Les yeux du cœur

L
Ramón Díaz-Eterovic

Les yeux du cœur

Chili (2001) – Métailié (2007)


Traduction de Bertille Hausberg

Heredia doit partir à la recherche d'Andrés Traverso, un espoir du Parti pour les prochaines élections et ancien camarade à l'Université, qui a subitement disparu. Cela l'oblige à un retour nostalgique et difficile sur son passé estudiantin, les débuts de la dictature, les faiblesses et les trahisons passées et présentes.

Les yeux du cœur possède une trame criminelle plutôt mince, mais on comprend que le propos de Díaz Eterovic est avant tout de parler du Chili, à travers le regard que peuvent porter sur leur évolution, sociale et historique, d'anciens étudiants au moment du coup d'état militaire.

Díaz-Eterovic Les yeux du cœurLe mouvement qui innerve le roman est double, personnel et collectif, sentimental et politique. Le retour nostalgique vers cette jeunesse envolée est douloureux. C'est toujours la mesure de ce qui n'a pas été accompli, des promesses non tenues, le compte des démissions, des absences, des impossibilités.

Ramón Díaz Eterovic nous conte donc un certain nombre de trajectoires, peut-être métaphoriques de la situation chilienne passée et présente. Le groupe étudiant ami d'Heredia présente tous les cas de figure de l'engagement, d'un côté ou de l'autre, flamboyant ou souterrain, idéologique ou romantique. L'auteur réussit à nous faire partager et comprendre – en partie – la méfiance, la peur, la haine qui ont pu saisir ces jeunes gens et tout le pays lors du coup d'État, l'instauration de l'ordre militaire et la répression qui a suivi. Et aussi le ressentiment, les compromis et les difficultés de vivre parfois, aujourd'hui, au Chili.

Heredia porte même en lui le poids de la disparition de Pablo Durán et une certaine culpabilité (celle des survivants ?) mais il semble bien désormais être le seul. Il apparaît comme une mémoire et une conscience morale dans un Chili où ses anciens amis, de droite comme de gauche, ont préféré l'oubli, seulement préoccupés par leurs intérêts égoïstes. Certains ont prolongé la bonne fortune d'avoir choisi le camp des vainqueurs lors du putsch (l'avocat Osorio), d'autres tentent de rattraper le temps perdu après avoir renié les engagements de leur jeunesse (Bernardo). Certains, enfin, pleurent sur la perte de leur statut social (Joaquín) ou de leur influence.

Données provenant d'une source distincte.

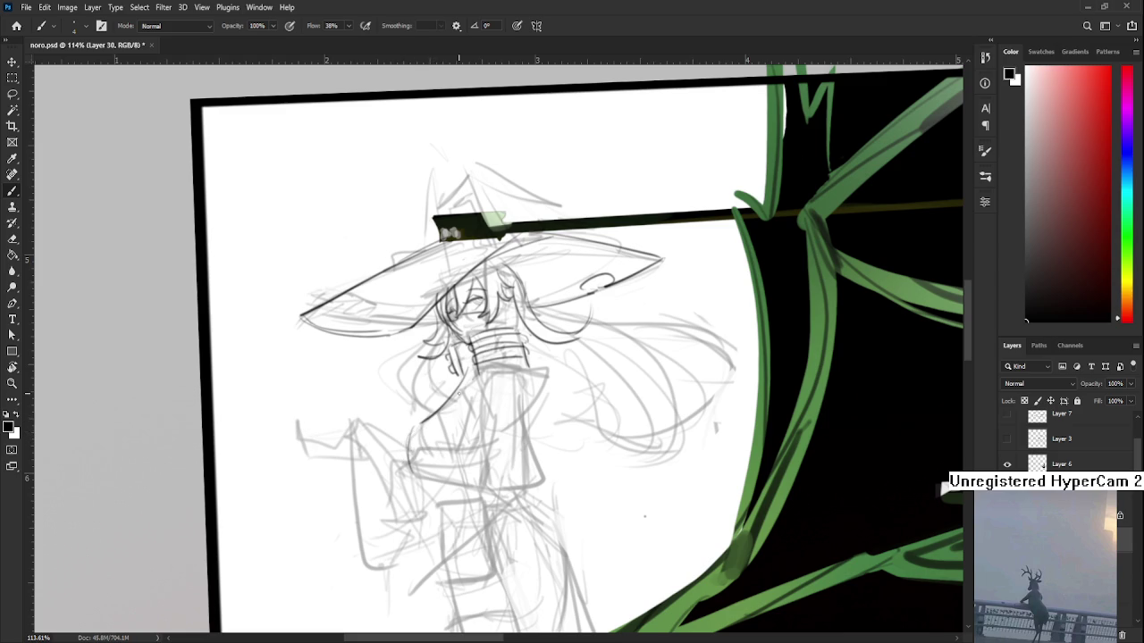
scroll(458, 395, "down", 3)
scroll(459, 396, "down", 2)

Tout ce qui est dit dans Les yeux du cœur est intéressant mais enfermé dans une mécanique formelle démonstrative et assez passe-partout qui explique que je ne suis pas transporté. L'écriture de Díaz Eterovic ne prend pas de risques, étroitement corsetée dans une intrigue assez faible qui respecte sagement les stéréotypes du roman noir, ce qu'arrive à faire bien, à présent, un très grand nombre d'auteurs. Quant à Heredia, bien qu'il se mette à écouter du Mahler (ce qui attire forcément ma sympathie) il manque de consistance et d'originalité malgré ses conversations avec le chat Simenon.